Sonepheth Sombat himself is losing his connection with his Laotian roots, he says -- even with the language. Speaking with his parents and siblings, he finds himself forgetting the Lao words and substituting English ones. His wife, whom he met at the University of Maryland, where he was studying for his degree in criminal justice, is Caucasian, so they speak English at home.

Mr. Sombat says that while he feels totally American, for other people he somehow remains an immigrant. "I think in America it's hard," he observes. "I mean, I thought about this. And the prospect of having kids… It's just that no matter how many generations I'm here, or my kids, you know, as long as we have the features of being an outsider, of being non-white, we still can be considered not American. We might be Asian-American, or I guess my kids will just be mixed American - but I don't know whether we will be fully accepted, because we're different. When you look at us, we look different."

Nevertheless, Mr. Sombat admits that throughout his education and police force training, as well as on the job, he never felt that he was discriminated against or treated differently. He can, however, point to subtle slights, like having to wait just a bit longer before being seated at a restaurant. But he stresses that in America he faces no obstacles to leading the kind of life he chooses. He and his wife enjoy the outdoors, often hiking in the near-by Shenandoah mountains of Virginia with their two dogs. They also foster homeless dogs: they take care of them for an animal rescue organization until a permanent home is found. They look forward to having children.

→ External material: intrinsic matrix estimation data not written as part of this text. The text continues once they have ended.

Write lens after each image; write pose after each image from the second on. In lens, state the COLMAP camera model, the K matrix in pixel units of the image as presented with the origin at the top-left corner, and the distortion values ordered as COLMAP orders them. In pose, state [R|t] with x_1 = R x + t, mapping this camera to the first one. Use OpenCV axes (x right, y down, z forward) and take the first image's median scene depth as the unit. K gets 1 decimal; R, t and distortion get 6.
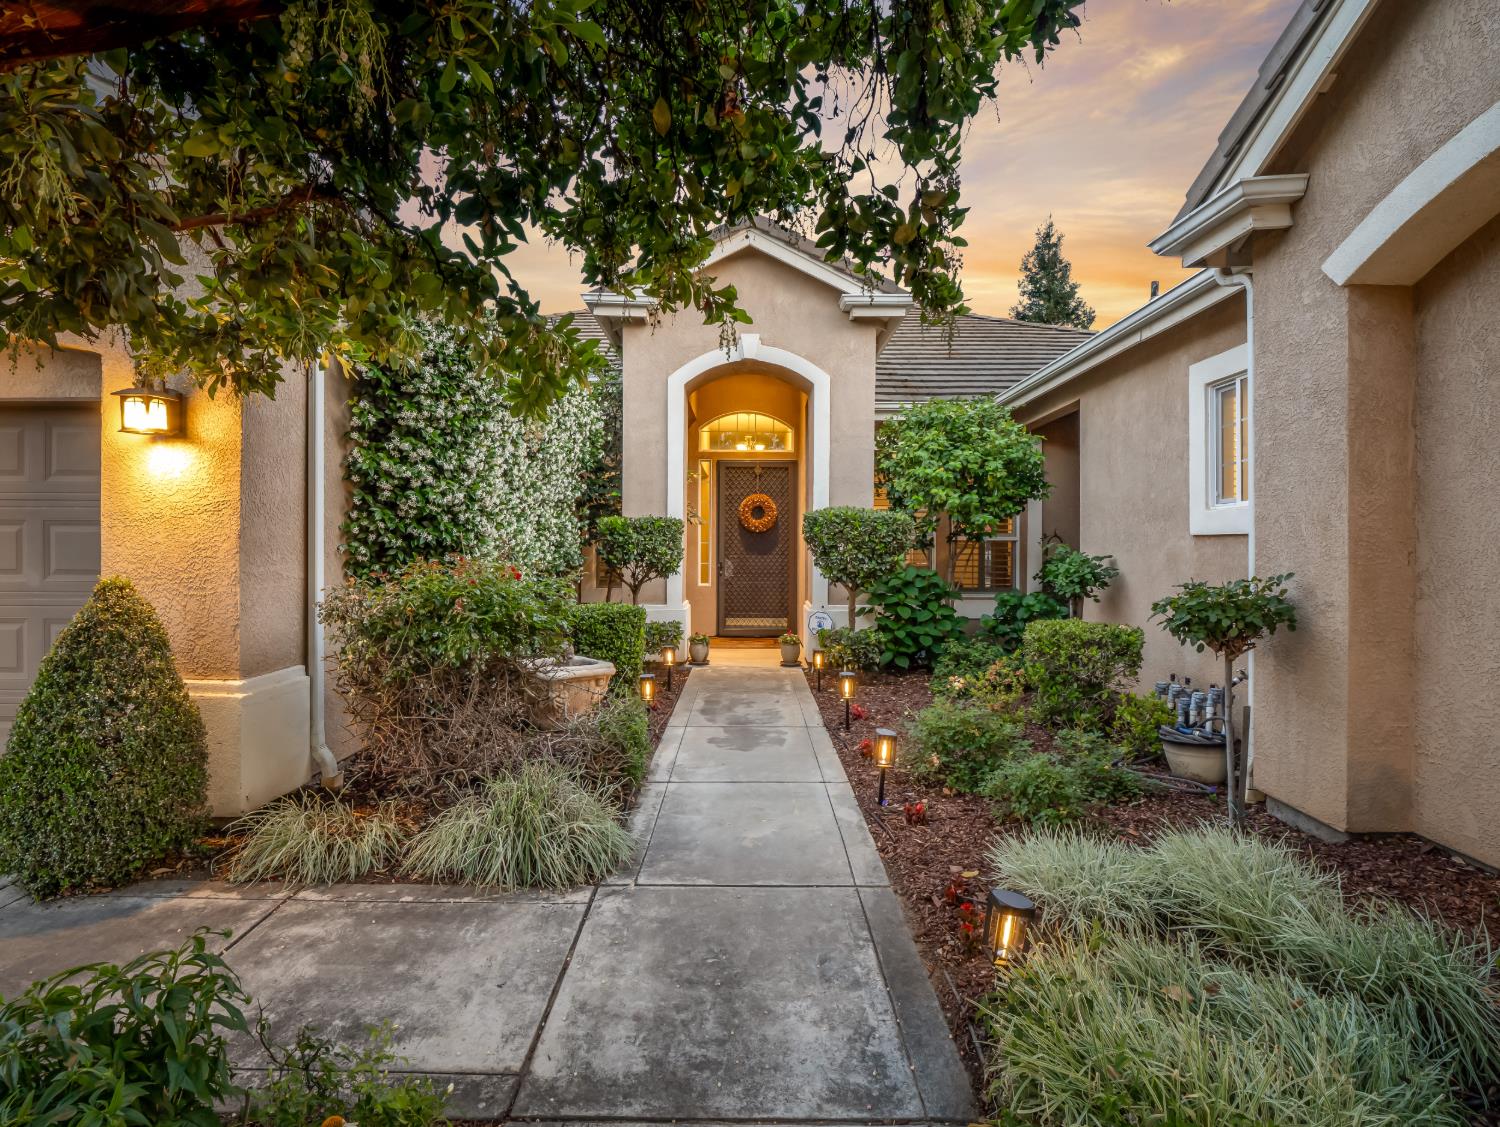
lens RADIAL K [[768.8, 0, 750.0], [0, 768.8, 563.5], [0, 0, 1]] dist [-0.054668, 0.000357]
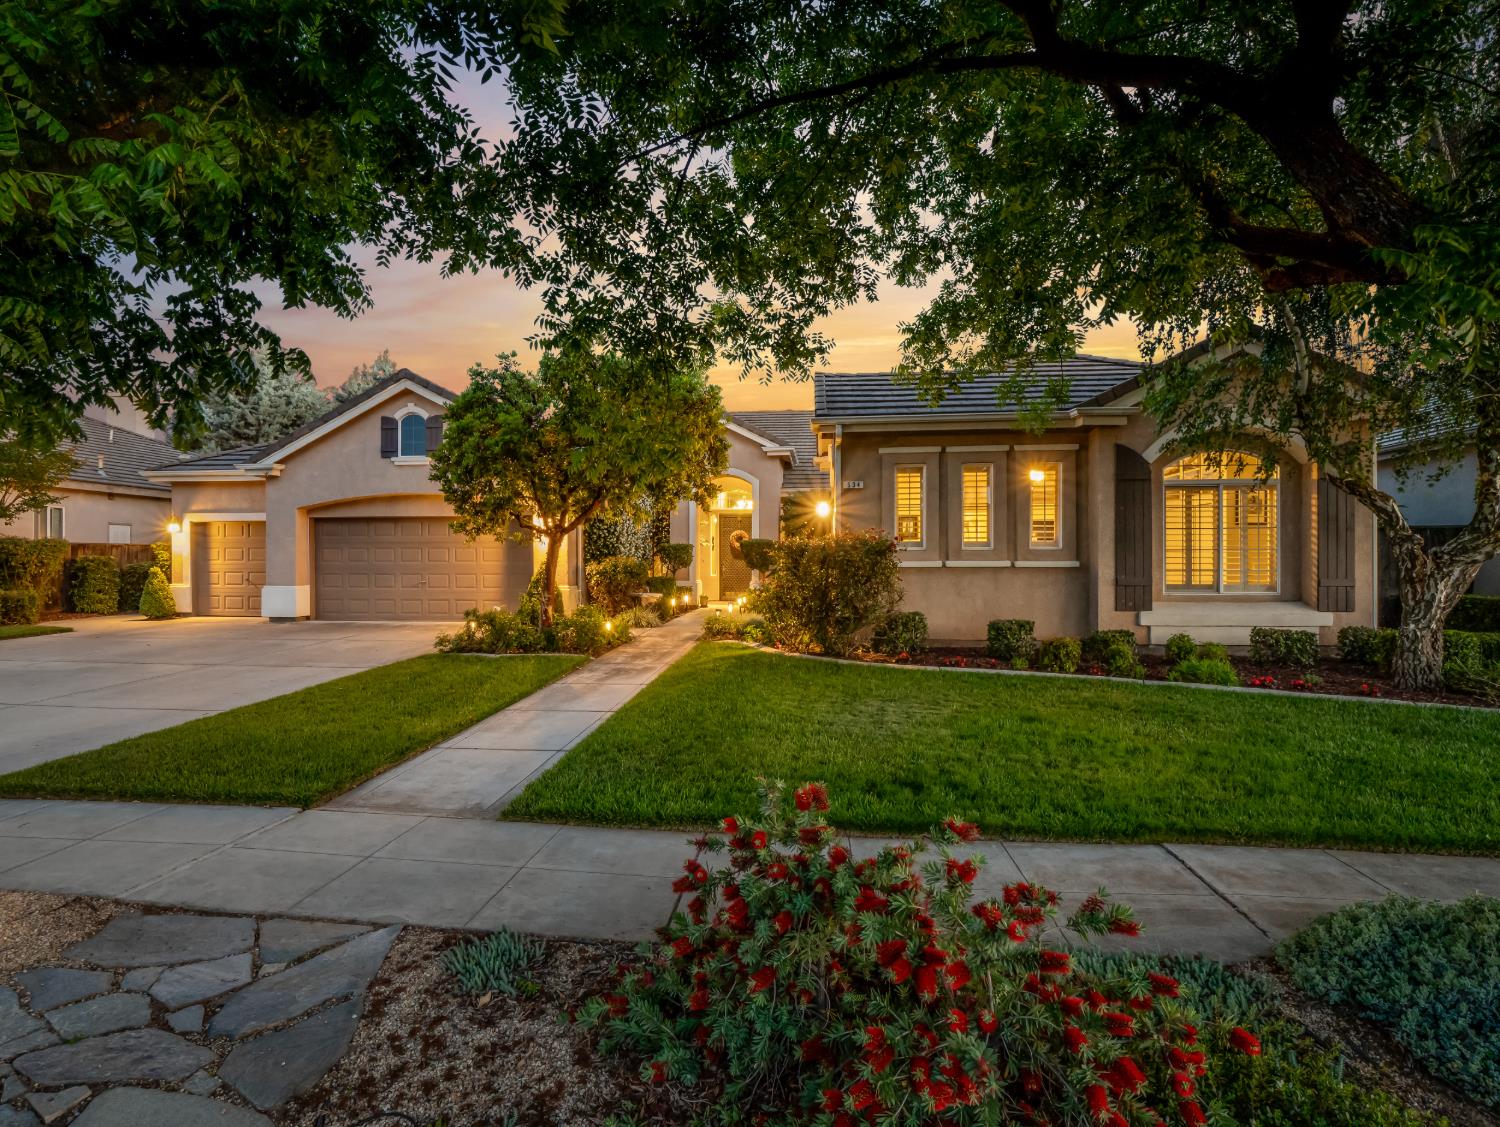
lens RADIAL K [[768.8, 0, 750.0], [0, 768.8, 563.5], [0, 0, 1]] dist [-0.054668, 0.000357]
pose [[0.993702, -0.003152, -0.112007, 0.275341], [0.001073, 0.999826, -0.018615, 0.038259], [0.112046, 0.018378, 0.993533, -1.069691]]
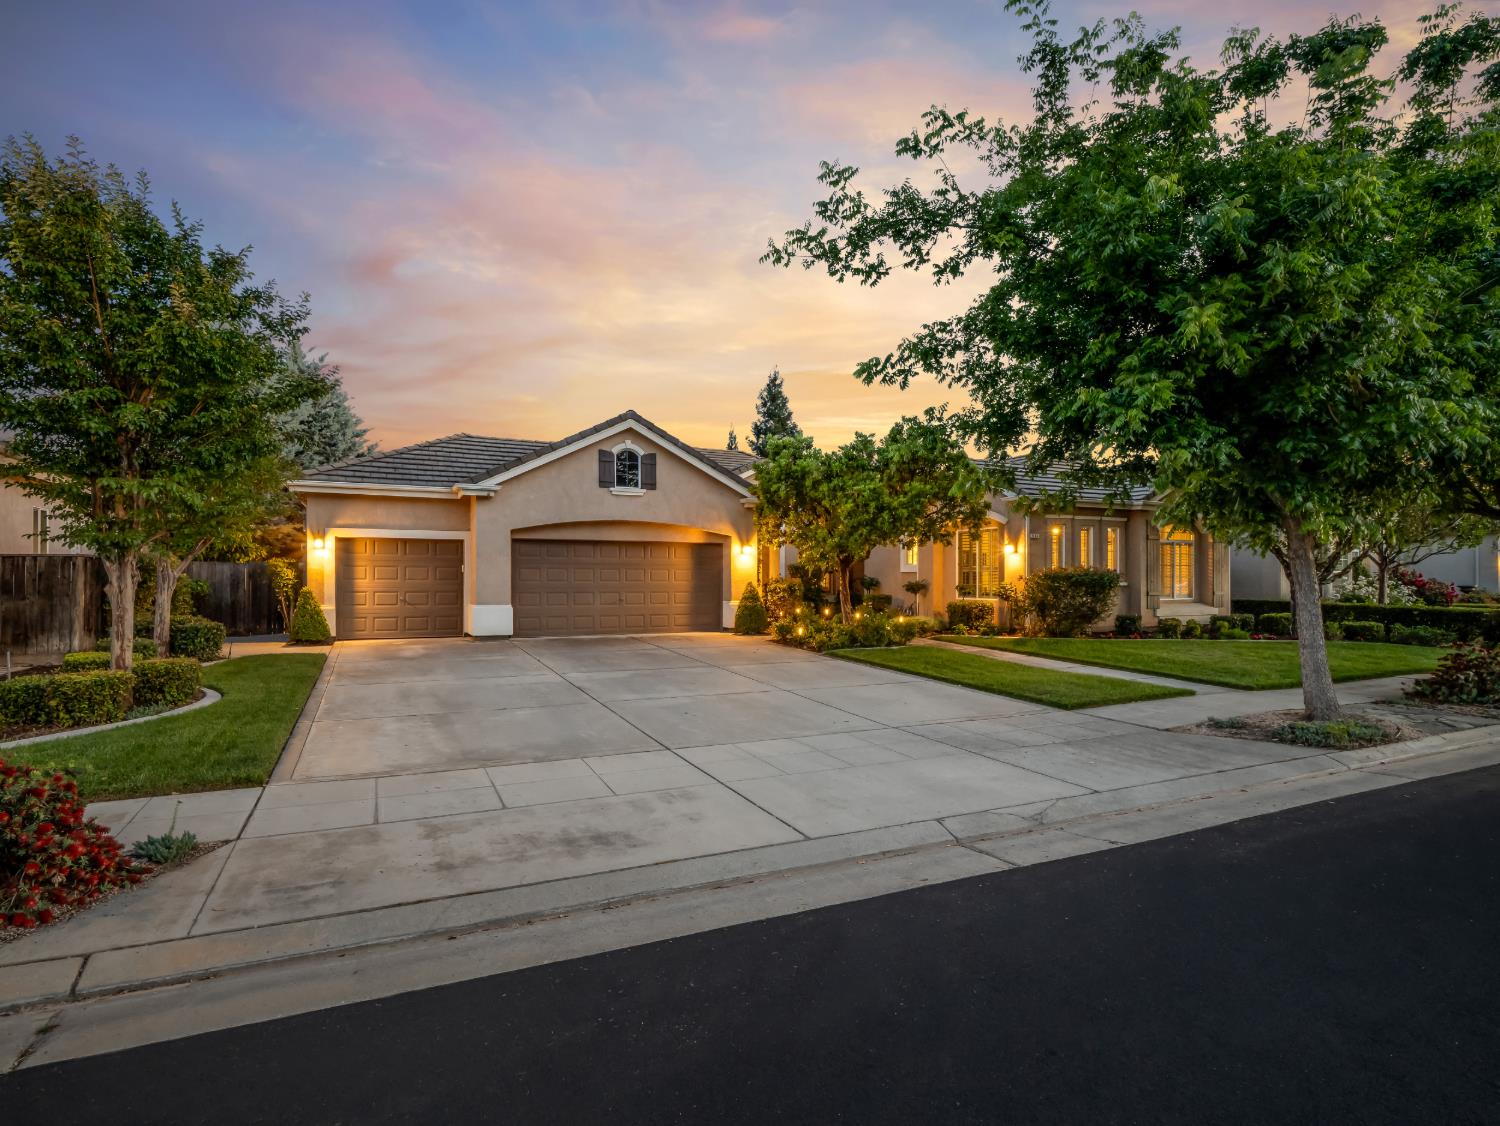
lens RADIAL K [[768.8, 0, 750.0], [0, 768.8, 563.0], [0, 0, 1]] dist [-0.054668, 0.000357]
pose [[0.903499, 0.006281, 0.428545, -1.046953], [0.008415, 0.999440, -0.032390, 0.021907], [-0.428508, 0.032871, 0.902940, -1.302423]]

All in all, acording to Sonepheth Sombat, life is good. "I'm pretty satisfied with my life the way it is now," he says. "I would like to have more financial freedom - but at the same time, personally I'm not 100% goal-oriented. I get distracted by the little stuff in life. Instead of saving my money for buying a new house, you know, I might just save up a little bit and buy a new motorcycle, or something small that takes away from the big goal in life. My life goal changes day to day, but I think it's just to enjoy life," says the young, Laotian-born American security officer, adding, "In America you have the freedom to enjoy more, and you have the knowledge that there's more to life than just going to work."